The new action plan from the European Commission comes at a time when there are still unsolved problems with non-performing loans from the past. An important piece of legislation to create a secondary market for non-performing loans has been blocked for over a year in the Parliament due to resistance from the Greens and the Socialists.
Esther de Lange MEP, Vice-Chairwoman of the EPP Group and co-Rapporteur of the non-performing loans files, said: “Parliament has missed the opportunity to do something with the bad loans when the economy was still growing and with low interest rates. It goes without saying that the situation has become more complicated since then, and that the current crisis requires us to pay even more attention to including sufficient consumer protection in these sensitive files, but the urgency to deal with the matter has done nothing but increased.”
“Minor improvements in transparency and standardisation to make comparisons easier for buyers and sellers of non-performing loans can only do so much in the absence of a legislative framework for secondary markets”, Markus Ferber pointed out.

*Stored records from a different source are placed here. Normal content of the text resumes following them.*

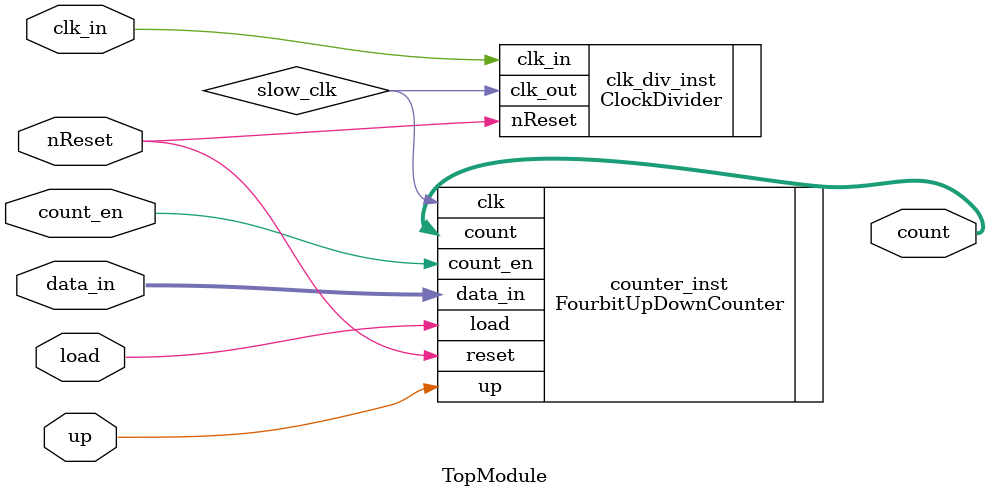
<source format=v>

module TopModule (
    input wire clk_in,       // Assigned to PIN_P11 (50 MHz)
    input wire nReset,       // Assigned to PIN_B14 (Switch 8)
    input wire load,         // Assigned to PIN_A14 (Switch 7)
    input wire count_en,     // Assigned to PIN_F15 (Switch 9)
    input wire up,           // Assigned to PIN_A13 (Switch 6)
    input wire [3:0] data_in,// Assigned to Switches [3:0]
    output wire [3:0] count  // Assigned to LEDs [3:0]
);

    wire slow_clk; // Output of ClockDivider

    // Instantiate ClockDivider
    ClockDivider clk_div_inst (
        .clk_in(clk_in),
        .nReset(nReset),
        .clk_out(slow_clk)
    );

    // Instantiate FourbitUpDownCounter
    FourbitUpDownCounter counter_inst (
        .clk(slow_clk),       // Use divided clock
        .reset(nReset),       // Active-low reset
        .load(load),
        .count_en(count_en),
        .up(up),
        .data_in(data_in),
        .count(count)
    );

endmodule

</source>
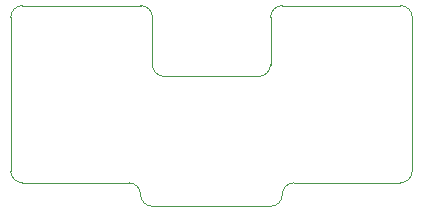
<source format=gbr>
%TF.GenerationSoftware,KiCad,Pcbnew,7.0.11*%
%TF.CreationDate,2024-02-25T15:21:30+01:00*%
%TF.ProjectId,EuroTap,4575726f-5461-4702-9e6b-696361645f70,rev?*%
%TF.SameCoordinates,Original*%
%TF.FileFunction,Profile,NP*%
%FSLAX46Y46*%
G04 Gerber Fmt 4.6, Leading zero omitted, Abs format (unit mm)*
G04 Created by KiCad (PCBNEW 7.0.11) date 2024-02-25 15:21:30*
%MOMM*%
%LPD*%
G01*
G04 APERTURE LIST*
%TA.AperFunction,Profile*%
%ADD10C,0.100000*%
%TD*%
G04 APERTURE END LIST*
D10*
X130000000Y-105000000D02*
X130000000Y-101000000D01*
X140000000Y-105000000D02*
X140000000Y-101000000D01*
X139000000Y-106000000D02*
G75*
G03*
X140000000Y-105000000I0J1000000D01*
G01*
X141000000Y-100000000D02*
G75*
G03*
X140000000Y-101000000I0J-1000000D01*
G01*
X131000000Y-106000000D02*
X139000000Y-106000000D01*
X129000000Y-100000000D02*
X119000000Y-100000000D01*
X151000000Y-115000000D02*
G75*
G03*
X152000000Y-114000000I0J1000000D01*
G01*
X142000000Y-115000000D02*
X151000000Y-115000000D01*
X151000000Y-100000000D02*
X141000000Y-100000000D01*
X130000000Y-101000000D02*
G75*
G03*
X129000000Y-100000000I-1000000J0D01*
G01*
X129000000Y-116000000D02*
G75*
G03*
X128000000Y-115000000I-1000000J0D01*
G01*
X140000000Y-117000000D02*
X130000000Y-117000000D01*
X119000000Y-100000000D02*
G75*
G03*
X118000000Y-101000000I0J-1000000D01*
G01*
X118000000Y-114000000D02*
X118000000Y-101000000D01*
X118000000Y-114000000D02*
G75*
G03*
X119000000Y-115000000I1000000J0D01*
G01*
X152000000Y-101000000D02*
X152000000Y-114000000D01*
X140000000Y-117000000D02*
G75*
G03*
X141000000Y-116000000I0J1000000D01*
G01*
X142000000Y-115000000D02*
G75*
G03*
X141000000Y-116000000I0J-1000000D01*
G01*
X130000000Y-105000000D02*
G75*
G03*
X131000000Y-106000000I1000000J0D01*
G01*
X128000000Y-115000000D02*
X119000000Y-115000000D01*
X152000000Y-101000000D02*
G75*
G03*
X151000000Y-100000000I-1000000J0D01*
G01*
X129000000Y-116000000D02*
G75*
G03*
X130000000Y-117000000I1000000J0D01*
G01*
M02*

</source>
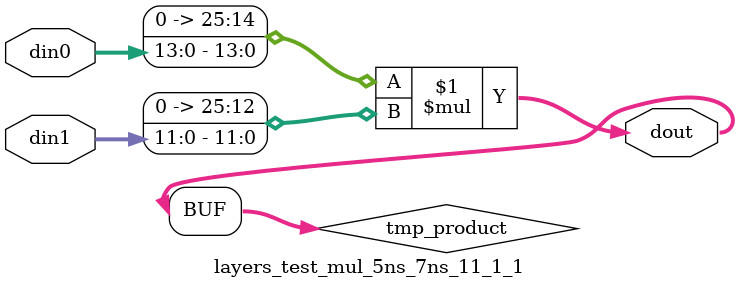
<source format=v>

`timescale 1 ns / 1 ps

 module layers_test_mul_5ns_7ns_11_1_1(din0, din1, dout);
parameter ID = 1;
parameter NUM_STAGE = 0;
parameter din0_WIDTH = 14;
parameter din1_WIDTH = 12;
parameter dout_WIDTH = 26;

input [din0_WIDTH - 1 : 0] din0; 
input [din1_WIDTH - 1 : 0] din1; 
output [dout_WIDTH - 1 : 0] dout;

wire signed [dout_WIDTH - 1 : 0] tmp_product;
























assign tmp_product = $signed({1'b0, din0}) * $signed({1'b0, din1});











assign dout = tmp_product;





















endmodule

</source>
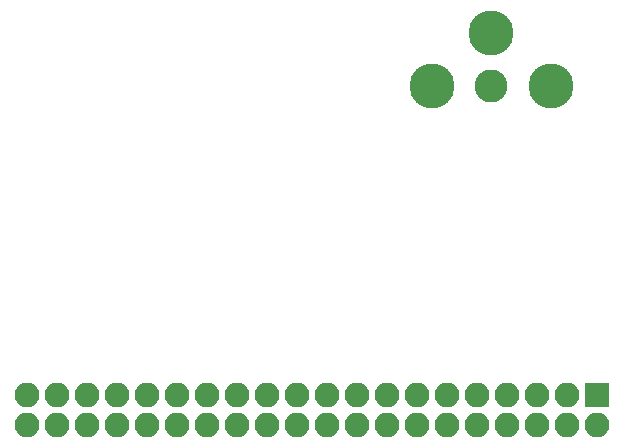
<source format=gbr>
G04 #@! TF.GenerationSoftware,KiCad,Pcbnew,(5.0.0-rc2-dev-321-g78161b592)*
G04 #@! TF.CreationDate,2018-04-15T21:01:51-04:00*
G04 #@! TF.ProjectId,VideoDACRAM,566964656F44414352414D2E6B696361,rev?*
G04 #@! TF.SameCoordinates,Original*
G04 #@! TF.FileFunction,Soldermask,Bot*
G04 #@! TF.FilePolarity,Negative*
%FSLAX46Y46*%
G04 Gerber Fmt 4.6, Leading zero omitted, Abs format (unit mm)*
G04 Created by KiCad (PCBNEW (5.0.0-rc2-dev-321-g78161b592)) date 04/15/18 21:01:51*
%MOMM*%
%LPD*%
G01*
G04 APERTURE LIST*
%ADD10C,2.800000*%
%ADD11C,3.800000*%
%ADD12R,2.100000X2.100000*%
%ADD13O,2.100000X2.100000*%
G04 APERTURE END LIST*
D10*
X129540000Y-57332000D03*
D11*
X129540000Y-52832000D03*
X134540000Y-57332000D03*
X124540000Y-57332000D03*
D12*
X138500000Y-83500000D03*
D13*
X138500000Y-86040000D03*
X135960000Y-83500000D03*
X135960000Y-86040000D03*
X133420000Y-83500000D03*
X133420000Y-86040000D03*
X130880000Y-83500000D03*
X130880000Y-86040000D03*
X128340000Y-83500000D03*
X128340000Y-86040000D03*
X125800000Y-83500000D03*
X125800000Y-86040000D03*
X123260000Y-83500000D03*
X123260000Y-86040000D03*
X120720000Y-83500000D03*
X120720000Y-86040000D03*
X118180000Y-83500000D03*
X118180000Y-86040000D03*
X115640000Y-83500000D03*
X115640000Y-86040000D03*
X113100000Y-83500000D03*
X113100000Y-86040000D03*
X110560000Y-83500000D03*
X110560000Y-86040000D03*
X108020000Y-83500000D03*
X108020000Y-86040000D03*
X105480000Y-83500000D03*
X105480000Y-86040000D03*
X102940000Y-83500000D03*
X102940000Y-86040000D03*
X100400000Y-83500000D03*
X100400000Y-86040000D03*
X97860000Y-83500000D03*
X97860000Y-86040000D03*
X95320000Y-83500000D03*
X95320000Y-86040000D03*
X92780000Y-83500000D03*
X92780000Y-86040000D03*
X90240000Y-83500000D03*
X90240000Y-86040000D03*
M02*

</source>
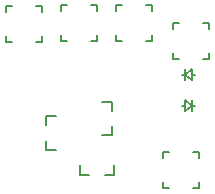
<source format=gto>
G75*
G70*
%OFA0B0*%
%FSLAX24Y24*%
%IPPOS*%
%LPD*%
%AMOC8*
5,1,8,0,0,1.08239X$1,22.5*
%
%ADD10C,0.0060*%
%ADD11C,0.0050*%
D10*
X002337Y002209D02*
X002337Y002510D01*
X002337Y002209D02*
X002670Y002209D01*
X003478Y001688D02*
X003478Y001355D01*
X003789Y001355D01*
X004297Y001355D02*
X004598Y001355D01*
X004598Y001688D01*
X004550Y002685D02*
X004217Y002685D01*
X004550Y002685D02*
X004550Y002996D01*
X004550Y003504D02*
X004550Y003805D01*
X004217Y003805D01*
X002670Y003329D02*
X002337Y003329D01*
X002337Y003018D01*
X002214Y005793D02*
X002014Y005793D01*
X002214Y005793D02*
X002214Y005993D01*
X002857Y006032D02*
X002857Y005832D01*
X003057Y005832D01*
X003857Y005832D02*
X004057Y005832D01*
X004057Y006032D01*
X004674Y006032D02*
X004674Y005832D01*
X004874Y005832D01*
X005674Y005832D02*
X005874Y005832D01*
X005874Y006032D01*
X006589Y006247D02*
X006589Y006447D01*
X006789Y006447D01*
X007589Y006447D02*
X007789Y006447D01*
X007789Y006247D01*
X007789Y005447D02*
X007789Y005247D01*
X007589Y005247D01*
X006789Y005247D02*
X006589Y005247D01*
X006589Y005447D01*
X005874Y006832D02*
X005874Y007032D01*
X005674Y007032D01*
X004874Y007032D02*
X004674Y007032D01*
X004674Y006832D01*
X004057Y006832D02*
X004057Y007032D01*
X003857Y007032D01*
X003057Y007032D02*
X002857Y007032D01*
X002857Y006832D01*
X002214Y006793D02*
X002214Y006993D01*
X002014Y006993D01*
X001214Y006993D02*
X001014Y006993D01*
X001014Y006793D01*
X001014Y005993D02*
X001014Y005793D01*
X001214Y005793D01*
X006260Y002117D02*
X006460Y002117D01*
X006260Y002117D02*
X006260Y001917D01*
X007260Y002117D02*
X007460Y002117D01*
X007460Y001917D01*
X007460Y001117D02*
X007460Y000917D01*
X007260Y000917D01*
X006460Y000917D02*
X006260Y000917D01*
X006260Y001117D01*
D11*
X006972Y003494D02*
X007222Y003682D01*
X007318Y003682D01*
X007222Y003682D02*
X007222Y003494D01*
X006972Y003494D02*
X006972Y003682D01*
X006876Y003682D01*
X006972Y003682D02*
X006972Y003869D01*
X007222Y003682D01*
X007222Y003869D01*
X007222Y004518D02*
X007222Y004706D01*
X007318Y004706D01*
X007222Y004706D02*
X007222Y004893D01*
X006972Y004706D01*
X006876Y004706D01*
X006972Y004706D02*
X006972Y004893D01*
X006972Y004706D02*
X006972Y004518D01*
X006972Y004706D02*
X007222Y004518D01*
M02*

</source>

“I can only call on the Greens and the Socialists to [follow the plea from the Commission to] continue the legislative work on the proposal for a secondary markets framework for non-performing loans and the extrajudicial enforcement procedure”, said Ferber who acknowledged that well-structured special bad banks could also play a role in mitigating the bad loans problem, but that those banks should be set up in accordance with strict rules. “We don’t want to keep ‘zombie banks’ alive or have the taxpayer shoulder all the risk”, he said.
The new action plan and the legislation that is not yet in the European Parliament are vital in preventing another banking crisis, Esther de Lange stressed.
“We want to solve the problem now, and let’s be clear: this is not only about Italy and Italian banks, it is much bigger. We cannot and should not only focus on bad banks. All banks have to be treated in the same way”, de Lange concluded.